Turn the material, from its first line through the line containing "04/08/2026 - 09:46", into a numbered list that leaves out any blank lines.

# # # # # # #

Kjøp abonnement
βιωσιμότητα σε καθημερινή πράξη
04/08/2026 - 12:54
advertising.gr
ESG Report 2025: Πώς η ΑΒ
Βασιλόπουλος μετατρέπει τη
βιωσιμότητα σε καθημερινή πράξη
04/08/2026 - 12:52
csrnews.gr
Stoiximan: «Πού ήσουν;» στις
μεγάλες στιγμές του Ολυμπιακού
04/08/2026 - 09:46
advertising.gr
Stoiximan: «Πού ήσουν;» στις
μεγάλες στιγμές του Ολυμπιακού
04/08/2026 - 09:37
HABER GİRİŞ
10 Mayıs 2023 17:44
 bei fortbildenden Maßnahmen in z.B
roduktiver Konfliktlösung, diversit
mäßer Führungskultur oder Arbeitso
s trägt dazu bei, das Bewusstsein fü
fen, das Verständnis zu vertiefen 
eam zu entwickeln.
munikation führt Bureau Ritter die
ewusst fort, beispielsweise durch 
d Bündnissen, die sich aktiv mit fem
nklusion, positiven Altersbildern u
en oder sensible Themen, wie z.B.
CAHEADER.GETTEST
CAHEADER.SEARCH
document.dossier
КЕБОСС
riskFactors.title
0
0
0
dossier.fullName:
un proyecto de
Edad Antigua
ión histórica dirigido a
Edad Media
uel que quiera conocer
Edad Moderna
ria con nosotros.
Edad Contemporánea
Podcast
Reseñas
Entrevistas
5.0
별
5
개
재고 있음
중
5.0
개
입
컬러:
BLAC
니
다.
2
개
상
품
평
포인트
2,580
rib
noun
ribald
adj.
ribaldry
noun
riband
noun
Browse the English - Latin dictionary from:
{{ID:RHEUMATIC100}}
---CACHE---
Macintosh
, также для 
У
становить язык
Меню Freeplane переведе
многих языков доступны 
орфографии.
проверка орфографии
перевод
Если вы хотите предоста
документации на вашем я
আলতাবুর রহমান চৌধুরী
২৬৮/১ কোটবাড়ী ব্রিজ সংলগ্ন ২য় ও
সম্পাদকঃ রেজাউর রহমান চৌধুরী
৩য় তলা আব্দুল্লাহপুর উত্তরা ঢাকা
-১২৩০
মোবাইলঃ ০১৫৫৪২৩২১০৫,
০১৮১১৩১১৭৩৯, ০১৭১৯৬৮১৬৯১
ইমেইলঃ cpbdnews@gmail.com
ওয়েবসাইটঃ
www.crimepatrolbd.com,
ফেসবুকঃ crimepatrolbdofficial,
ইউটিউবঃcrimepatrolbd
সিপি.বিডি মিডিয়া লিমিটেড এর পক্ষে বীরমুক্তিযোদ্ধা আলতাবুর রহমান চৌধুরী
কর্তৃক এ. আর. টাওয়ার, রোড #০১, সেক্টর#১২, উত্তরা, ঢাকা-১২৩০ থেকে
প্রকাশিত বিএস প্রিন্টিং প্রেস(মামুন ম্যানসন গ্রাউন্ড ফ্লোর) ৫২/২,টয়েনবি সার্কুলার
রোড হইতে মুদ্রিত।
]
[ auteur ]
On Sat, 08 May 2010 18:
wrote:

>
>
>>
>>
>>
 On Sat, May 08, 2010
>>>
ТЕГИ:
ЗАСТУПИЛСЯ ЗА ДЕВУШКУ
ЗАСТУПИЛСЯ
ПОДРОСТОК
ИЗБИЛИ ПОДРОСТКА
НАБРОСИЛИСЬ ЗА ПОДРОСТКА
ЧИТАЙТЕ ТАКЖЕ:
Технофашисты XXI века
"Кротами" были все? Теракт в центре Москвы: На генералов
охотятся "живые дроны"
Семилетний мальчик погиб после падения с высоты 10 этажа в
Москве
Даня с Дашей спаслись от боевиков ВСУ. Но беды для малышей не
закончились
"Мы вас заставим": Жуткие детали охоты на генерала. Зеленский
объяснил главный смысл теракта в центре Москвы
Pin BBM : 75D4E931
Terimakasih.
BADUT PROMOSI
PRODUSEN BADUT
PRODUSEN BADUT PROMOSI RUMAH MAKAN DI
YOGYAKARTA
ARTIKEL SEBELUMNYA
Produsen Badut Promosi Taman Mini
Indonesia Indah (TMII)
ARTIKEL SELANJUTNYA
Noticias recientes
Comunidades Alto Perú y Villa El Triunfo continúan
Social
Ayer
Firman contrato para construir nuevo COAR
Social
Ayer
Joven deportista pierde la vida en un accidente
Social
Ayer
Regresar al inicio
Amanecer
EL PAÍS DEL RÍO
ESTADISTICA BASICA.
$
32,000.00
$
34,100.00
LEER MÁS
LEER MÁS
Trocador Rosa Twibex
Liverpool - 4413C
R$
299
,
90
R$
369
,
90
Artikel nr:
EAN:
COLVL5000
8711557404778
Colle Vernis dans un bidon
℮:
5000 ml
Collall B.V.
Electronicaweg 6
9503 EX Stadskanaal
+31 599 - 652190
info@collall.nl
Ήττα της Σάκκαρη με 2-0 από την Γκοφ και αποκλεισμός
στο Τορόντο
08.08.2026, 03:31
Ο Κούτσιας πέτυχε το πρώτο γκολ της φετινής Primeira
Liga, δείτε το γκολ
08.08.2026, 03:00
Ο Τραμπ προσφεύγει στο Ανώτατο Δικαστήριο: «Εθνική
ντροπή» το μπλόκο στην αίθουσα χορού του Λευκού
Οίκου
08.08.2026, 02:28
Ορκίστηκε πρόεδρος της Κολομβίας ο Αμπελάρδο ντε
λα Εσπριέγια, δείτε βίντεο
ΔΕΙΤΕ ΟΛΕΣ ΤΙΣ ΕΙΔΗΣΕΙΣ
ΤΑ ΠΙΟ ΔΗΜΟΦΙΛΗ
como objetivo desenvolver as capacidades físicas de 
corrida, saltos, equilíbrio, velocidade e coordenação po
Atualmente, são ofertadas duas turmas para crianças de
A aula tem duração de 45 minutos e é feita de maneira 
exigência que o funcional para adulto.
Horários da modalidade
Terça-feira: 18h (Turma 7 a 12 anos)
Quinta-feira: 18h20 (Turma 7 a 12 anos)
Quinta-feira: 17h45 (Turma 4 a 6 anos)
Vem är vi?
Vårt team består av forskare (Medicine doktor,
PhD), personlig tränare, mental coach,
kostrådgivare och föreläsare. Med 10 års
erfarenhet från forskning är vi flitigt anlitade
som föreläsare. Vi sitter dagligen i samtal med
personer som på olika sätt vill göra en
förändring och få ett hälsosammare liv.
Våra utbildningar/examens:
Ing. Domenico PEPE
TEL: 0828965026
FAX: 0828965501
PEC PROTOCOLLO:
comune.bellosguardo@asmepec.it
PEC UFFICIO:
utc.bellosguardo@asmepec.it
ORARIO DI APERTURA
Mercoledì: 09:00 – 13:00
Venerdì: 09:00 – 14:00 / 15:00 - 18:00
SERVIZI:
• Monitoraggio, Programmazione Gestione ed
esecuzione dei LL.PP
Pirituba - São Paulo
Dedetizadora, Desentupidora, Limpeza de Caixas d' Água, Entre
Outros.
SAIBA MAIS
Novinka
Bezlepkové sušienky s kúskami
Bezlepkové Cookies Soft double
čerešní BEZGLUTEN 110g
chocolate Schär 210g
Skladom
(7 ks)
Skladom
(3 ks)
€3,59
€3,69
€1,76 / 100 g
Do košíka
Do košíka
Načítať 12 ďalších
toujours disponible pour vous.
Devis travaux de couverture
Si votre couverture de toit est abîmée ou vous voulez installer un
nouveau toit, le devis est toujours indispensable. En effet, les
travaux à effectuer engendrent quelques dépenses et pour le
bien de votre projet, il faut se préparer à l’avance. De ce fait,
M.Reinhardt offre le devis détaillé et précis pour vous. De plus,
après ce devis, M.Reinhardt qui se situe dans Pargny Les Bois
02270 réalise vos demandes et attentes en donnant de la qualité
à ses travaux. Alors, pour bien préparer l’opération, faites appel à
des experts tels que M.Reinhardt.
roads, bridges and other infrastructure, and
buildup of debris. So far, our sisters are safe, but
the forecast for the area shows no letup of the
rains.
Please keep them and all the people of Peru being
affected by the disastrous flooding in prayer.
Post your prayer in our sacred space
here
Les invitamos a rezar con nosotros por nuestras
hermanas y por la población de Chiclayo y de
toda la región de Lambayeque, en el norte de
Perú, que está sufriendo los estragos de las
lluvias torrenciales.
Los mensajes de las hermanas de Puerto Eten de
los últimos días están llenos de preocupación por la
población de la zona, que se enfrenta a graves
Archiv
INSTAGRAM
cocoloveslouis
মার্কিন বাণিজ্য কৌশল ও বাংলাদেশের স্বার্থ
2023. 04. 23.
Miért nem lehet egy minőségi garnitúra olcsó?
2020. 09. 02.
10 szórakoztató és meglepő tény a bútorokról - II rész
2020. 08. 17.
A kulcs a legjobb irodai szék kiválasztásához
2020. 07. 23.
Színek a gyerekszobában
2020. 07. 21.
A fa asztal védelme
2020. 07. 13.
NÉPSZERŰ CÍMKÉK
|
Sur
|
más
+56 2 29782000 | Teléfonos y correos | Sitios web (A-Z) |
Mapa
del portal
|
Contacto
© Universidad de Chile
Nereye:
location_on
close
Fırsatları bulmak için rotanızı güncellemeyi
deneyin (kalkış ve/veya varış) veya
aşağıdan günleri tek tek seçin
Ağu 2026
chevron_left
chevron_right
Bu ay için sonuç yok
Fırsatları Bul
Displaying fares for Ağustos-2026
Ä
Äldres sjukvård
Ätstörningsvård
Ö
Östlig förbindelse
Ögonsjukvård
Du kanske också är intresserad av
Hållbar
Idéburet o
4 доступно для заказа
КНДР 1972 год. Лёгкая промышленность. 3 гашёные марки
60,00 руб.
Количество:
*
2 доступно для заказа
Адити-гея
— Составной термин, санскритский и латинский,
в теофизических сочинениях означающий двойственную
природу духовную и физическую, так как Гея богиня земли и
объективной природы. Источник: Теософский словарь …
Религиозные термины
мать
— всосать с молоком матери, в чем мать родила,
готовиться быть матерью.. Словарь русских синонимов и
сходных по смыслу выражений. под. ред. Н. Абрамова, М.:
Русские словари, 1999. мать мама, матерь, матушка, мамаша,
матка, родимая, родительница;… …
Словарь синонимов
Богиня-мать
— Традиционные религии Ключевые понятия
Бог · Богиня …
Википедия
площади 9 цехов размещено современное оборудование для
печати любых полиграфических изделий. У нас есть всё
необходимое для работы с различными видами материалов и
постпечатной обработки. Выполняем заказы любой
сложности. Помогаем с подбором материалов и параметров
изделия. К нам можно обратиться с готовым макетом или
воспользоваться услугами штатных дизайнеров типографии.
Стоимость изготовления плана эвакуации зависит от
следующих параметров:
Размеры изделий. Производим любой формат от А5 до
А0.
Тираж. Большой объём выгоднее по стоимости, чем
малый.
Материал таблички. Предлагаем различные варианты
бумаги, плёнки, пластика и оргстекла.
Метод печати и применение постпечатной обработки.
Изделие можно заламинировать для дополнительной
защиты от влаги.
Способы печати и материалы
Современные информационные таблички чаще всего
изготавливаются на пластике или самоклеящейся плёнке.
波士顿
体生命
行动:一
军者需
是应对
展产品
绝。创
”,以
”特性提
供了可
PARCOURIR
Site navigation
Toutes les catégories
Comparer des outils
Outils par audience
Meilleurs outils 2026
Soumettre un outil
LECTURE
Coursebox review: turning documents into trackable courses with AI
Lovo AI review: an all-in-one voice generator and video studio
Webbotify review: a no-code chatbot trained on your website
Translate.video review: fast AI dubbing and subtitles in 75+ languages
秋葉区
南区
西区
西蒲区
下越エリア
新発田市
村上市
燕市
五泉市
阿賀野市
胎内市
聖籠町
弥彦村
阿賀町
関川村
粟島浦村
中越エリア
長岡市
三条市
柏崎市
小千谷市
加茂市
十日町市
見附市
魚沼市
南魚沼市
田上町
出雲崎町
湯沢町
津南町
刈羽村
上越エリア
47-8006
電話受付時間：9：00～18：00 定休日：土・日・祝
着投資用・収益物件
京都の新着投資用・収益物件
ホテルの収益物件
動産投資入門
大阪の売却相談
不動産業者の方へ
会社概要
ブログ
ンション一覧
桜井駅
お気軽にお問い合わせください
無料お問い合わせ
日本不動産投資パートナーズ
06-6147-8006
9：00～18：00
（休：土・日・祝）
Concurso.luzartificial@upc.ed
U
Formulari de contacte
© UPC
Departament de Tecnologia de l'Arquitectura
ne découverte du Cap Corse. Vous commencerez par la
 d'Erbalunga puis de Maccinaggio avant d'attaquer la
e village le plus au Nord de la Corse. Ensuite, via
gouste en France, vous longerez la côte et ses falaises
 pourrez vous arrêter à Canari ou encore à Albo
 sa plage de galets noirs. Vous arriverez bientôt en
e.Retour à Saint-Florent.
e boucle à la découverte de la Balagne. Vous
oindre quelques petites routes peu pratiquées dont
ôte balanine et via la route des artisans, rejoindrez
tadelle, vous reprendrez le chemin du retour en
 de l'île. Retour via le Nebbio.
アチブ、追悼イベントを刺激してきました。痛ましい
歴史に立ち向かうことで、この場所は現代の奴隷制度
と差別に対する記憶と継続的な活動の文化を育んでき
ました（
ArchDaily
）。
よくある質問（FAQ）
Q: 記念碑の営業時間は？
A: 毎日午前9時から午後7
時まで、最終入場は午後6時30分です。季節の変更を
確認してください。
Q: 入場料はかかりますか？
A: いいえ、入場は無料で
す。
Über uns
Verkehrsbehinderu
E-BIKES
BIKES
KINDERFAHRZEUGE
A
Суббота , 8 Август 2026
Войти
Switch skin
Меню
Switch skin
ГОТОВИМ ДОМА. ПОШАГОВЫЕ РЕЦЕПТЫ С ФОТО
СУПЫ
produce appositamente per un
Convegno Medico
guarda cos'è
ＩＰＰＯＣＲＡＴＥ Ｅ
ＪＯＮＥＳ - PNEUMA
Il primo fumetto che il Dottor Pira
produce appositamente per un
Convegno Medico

# # # # # # #

Result of the exercise:
1. Kjøp abonnement
2. βιωσιμότητα σε καθημερινή πράξη
3. 04/08/2026 - 12:54
4. advertising.gr
5. ESG Report 2025: Πώς η ΑΒ
6. Βασιλόπουλος μετατρέπει τη
7. βιωσιμότητα σε καθημερινή πράξη
8. 04/08/2026 - 12:52
9. csrnews.gr
10. Stoiximan: «Πού ήσουν;» στις
11. μεγάλες στιγμές του Ολυμπιακού
12. 04/08/2026 - 09:46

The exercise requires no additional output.